The ZIPANG Mesopotamian storytellers June Peters, Fran Hazelton and Badia Obaid tell and teach others to tell stories from ancient Iraq through the art of oral storytelling. June and Fran tell and teach in English. Badia tells and teaches in Arabic

Who was Enheduanna?

The Enheduanna Society is a registered heritage education charity (registration number 1097515) founded in 2002 to popularise the literature of Ancient Iraq (Mesopotamia) through the art of oral storytelling. The woman it takes its name from lived in Mesopotamia in about 2300 BCE, and was the world’s first named poet.

Enheduanna’s surviving work, originally written in Sumerian, consists of three poems to the goddess Inanna and forty temple hymns. Click here for more information about Enheduanna: her life, her world, her poetry.

ZIPANG Mesopotamian storytelling

The ZIPANG Mesopotamian story­tellers began performing in 1997 when June Peters and Fran Hazelton told the Gilgamesh Epic at the Kufa Gallery in London, based on a new translation by Andrew George.

Since then there have been ZIPANG performances in private parties, story­telling clubs, Oxford, Cambridge and London universities, the October Gallery, the Hayward Gallery, the British Museum, the Ashmolean Museum, the Story Museum, the Poetry Café in Covent Garden, the Reel Iraq Festival in Shoreditch, the Battersea Barge on the River Thames, and at a forest story­telling festival in Morocco.

ZIPANG storytellers make a unique contribution to the transmission of knowledge about ancient Iraq. They pass on by word of mouth the stories of Mesopotamian myths and poetry to those who want to know them.

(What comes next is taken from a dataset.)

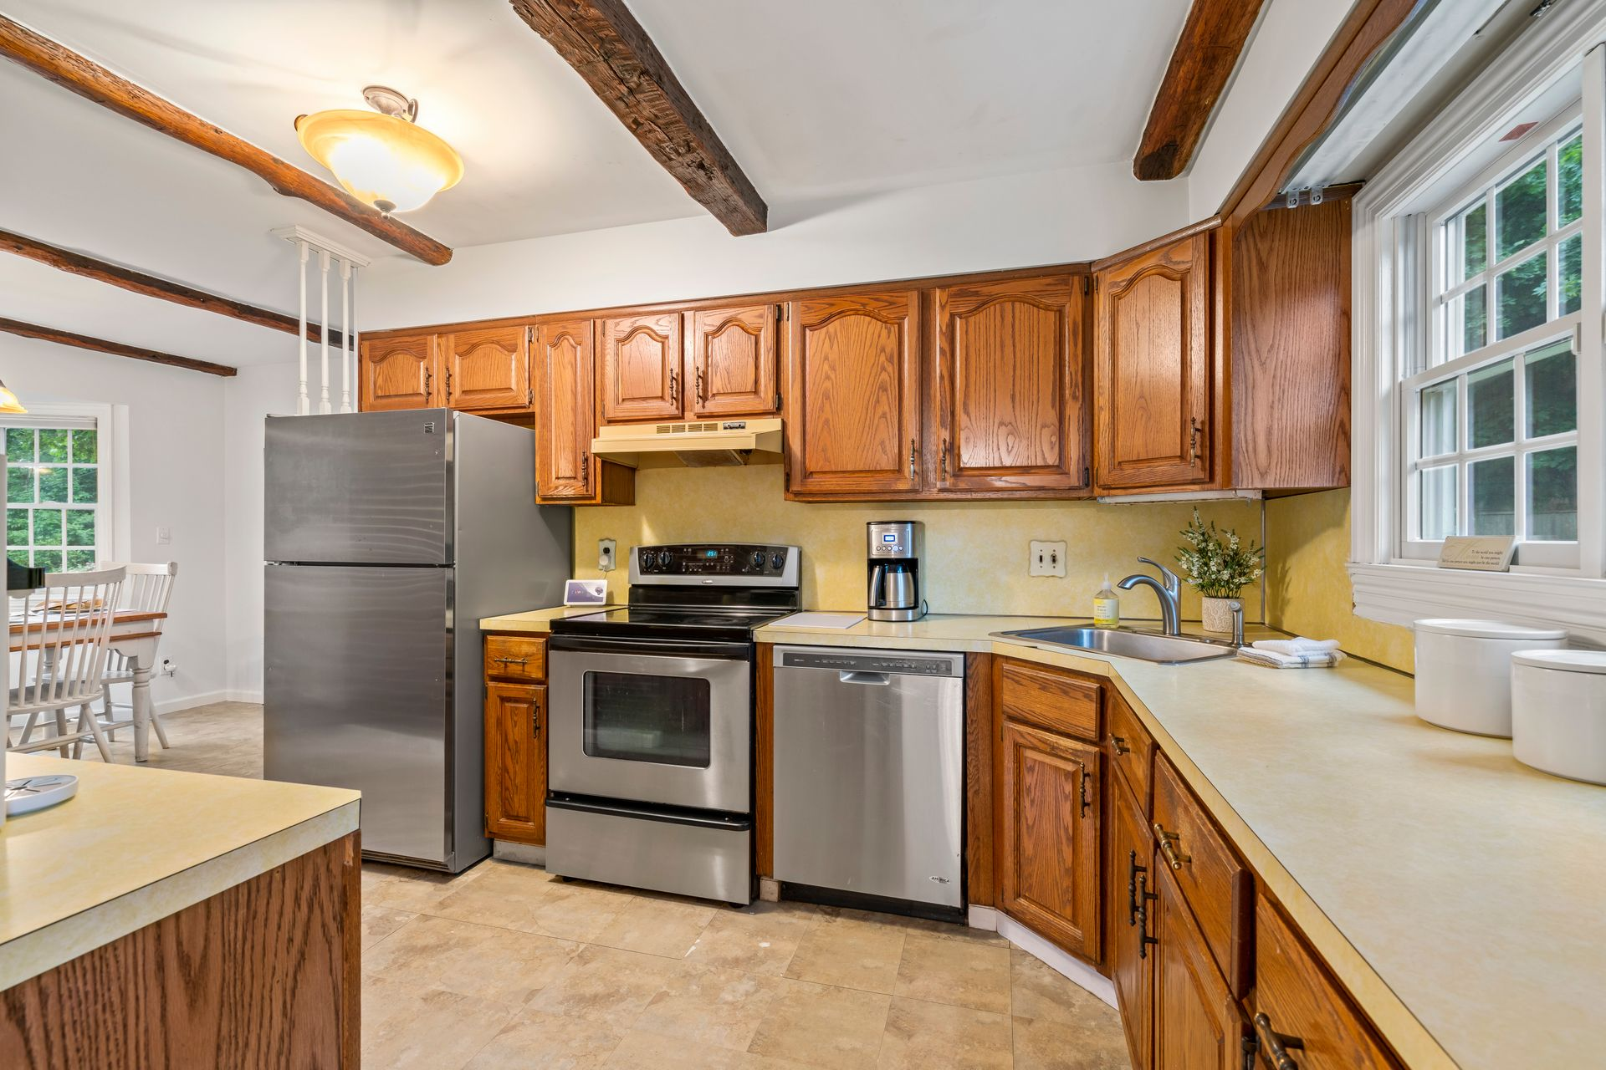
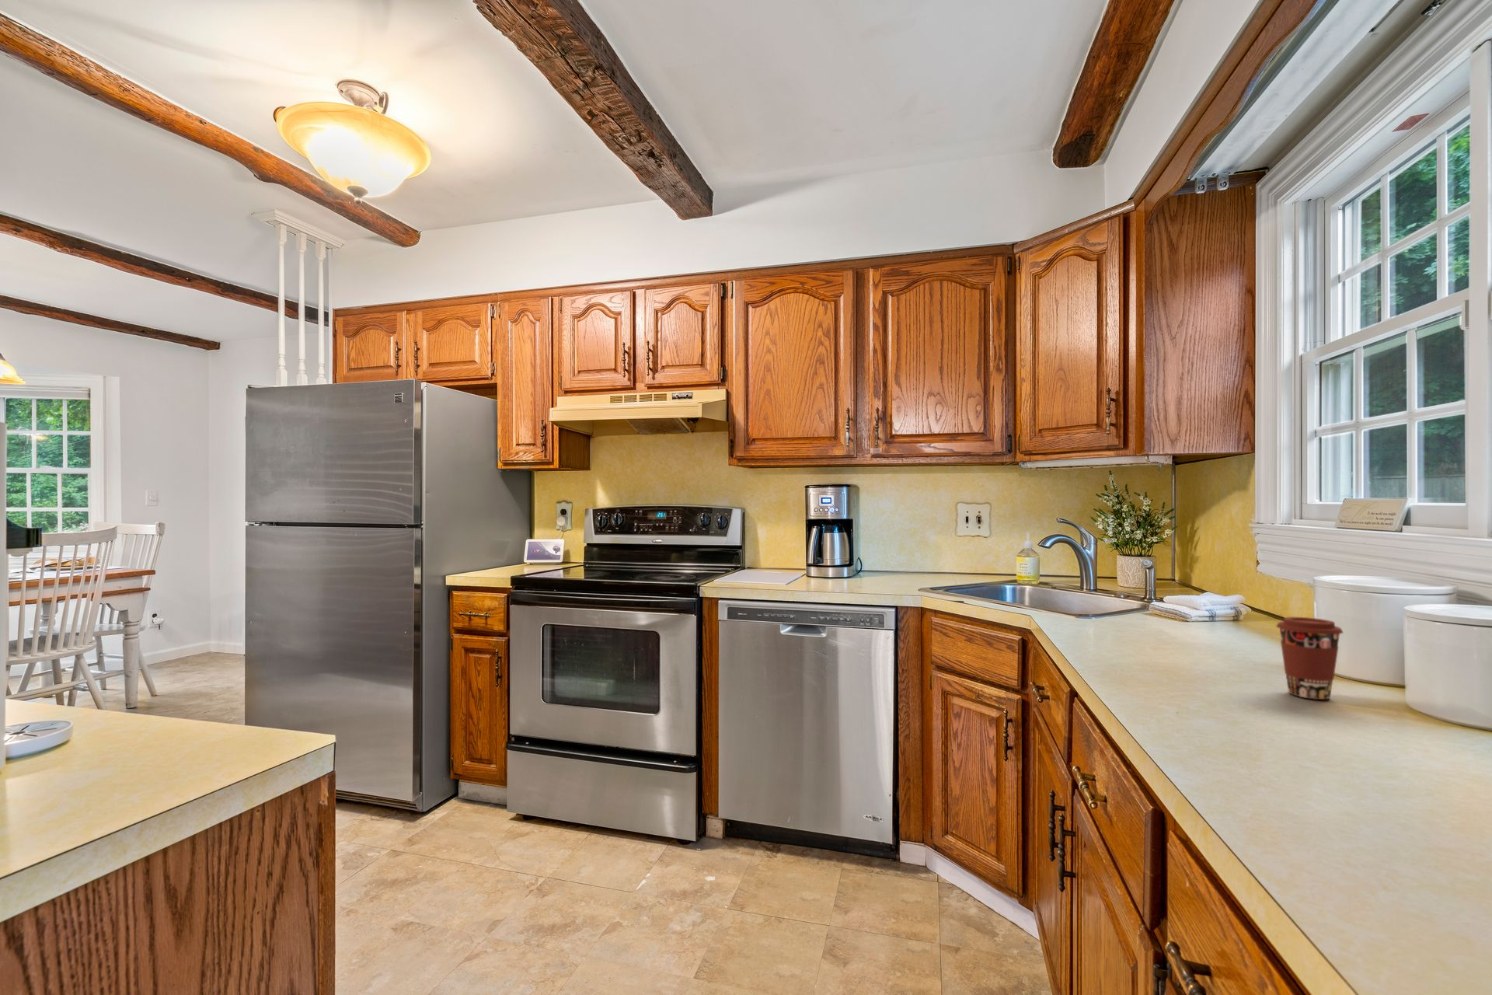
+ coffee cup [1276,616,1344,701]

ZIPANG Mesopotamian storytellers

The ZIPANG Mesopotamian storytellers first performed in 1997 at the Kufa Gallery in Bayswater, London. The original ZIPANG storytellers were Fran Hazelton, June Peters and Fiona Collins.

Fran Hazelton

Fran Hazelton is the grand-daughter of a music-hall entertainer. She studied politics, philosophy and economics at St Hugh’s College, University of Oxford, and the myths and rituals of the Ancient Near East at the School of Oriental and African Studies in London. She took up Mesopotamian storytelling in 1997 and is the author of two books of retold Mesopotamian stories: Stories from Ancient Iraq and Three Kings of Warka. Fran is also the chairperson of the Enheduanna Society.

June Peters

June Peters is a professional storyteller who specialises in ancient Sumerian stories as well as stories from other cultures. She has more than 20 years experience as a freelance performer, language and literacy consultant, and workshop leader using story and music. She interprets and facilitates public spaces through story—the British Museum (she once told a story in the old library in the presence of former US president, George Bush), Wisley Gardens, Kew Gardens and art galleries including the National Gallery, Saatchi Gallery and the Courtauld Institute. She is a past chair of the Society for Storytelling. Click here to visit June’s website.

Badia Obaid

Badia Obaid was born in Iraq and studied dramatic art at Baghdad University. She has a wealth of experience as an actor, presenter, writer and producer in theatre, radio, film and television. As an Arabic-speaking ZIPANG storyteller she developed a retelling of the Gilgamesh Epic for a performance at the British Museum. She is keen to communicate to a modern Arabic-speaking audience the Sumerian poetry composed by Enheduanna 4300 years ago.